(ASSIGNMENT)
Would you reproduce each line below exactly, leaving every picture out?

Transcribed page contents
============================================================

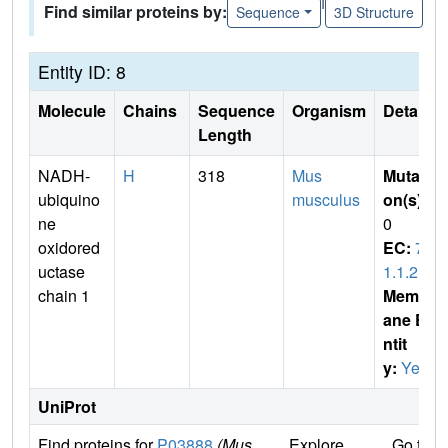
Find similar proteins by:
Sequence
3D Structure
Entity ID: 8
Molecule
Chains
Sequence
Organism
Details
Length
NADH-
H
318
Mus
Mutati
ubiquino
musculus
on(s)
:
ne
0
oxidored
EC:
7.
uctase
1.1.2
chain 1
Membr
ane E
ntit
y:
Yes
UniProt
Find proteins for
P03888
(Mus
Explore
Go to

============================================================

(SOLUTION FOR THIS EXERCISE)
Find similar proteins by:
Sequence
3D Structure
Entity ID: 8
Molecule
Chains
Sequence
Organism
Details
Length
NADH-
H
318
Mus
Mutati
ubiquino
musculus
on(s)
:
ne
0
oxidored
EC:
7.
uctase
1.1.2
chain 1
Membr
ane E
ntit
y:
Yes
UniProt
Find proteins for
P03888
(Mus
Explore
Go to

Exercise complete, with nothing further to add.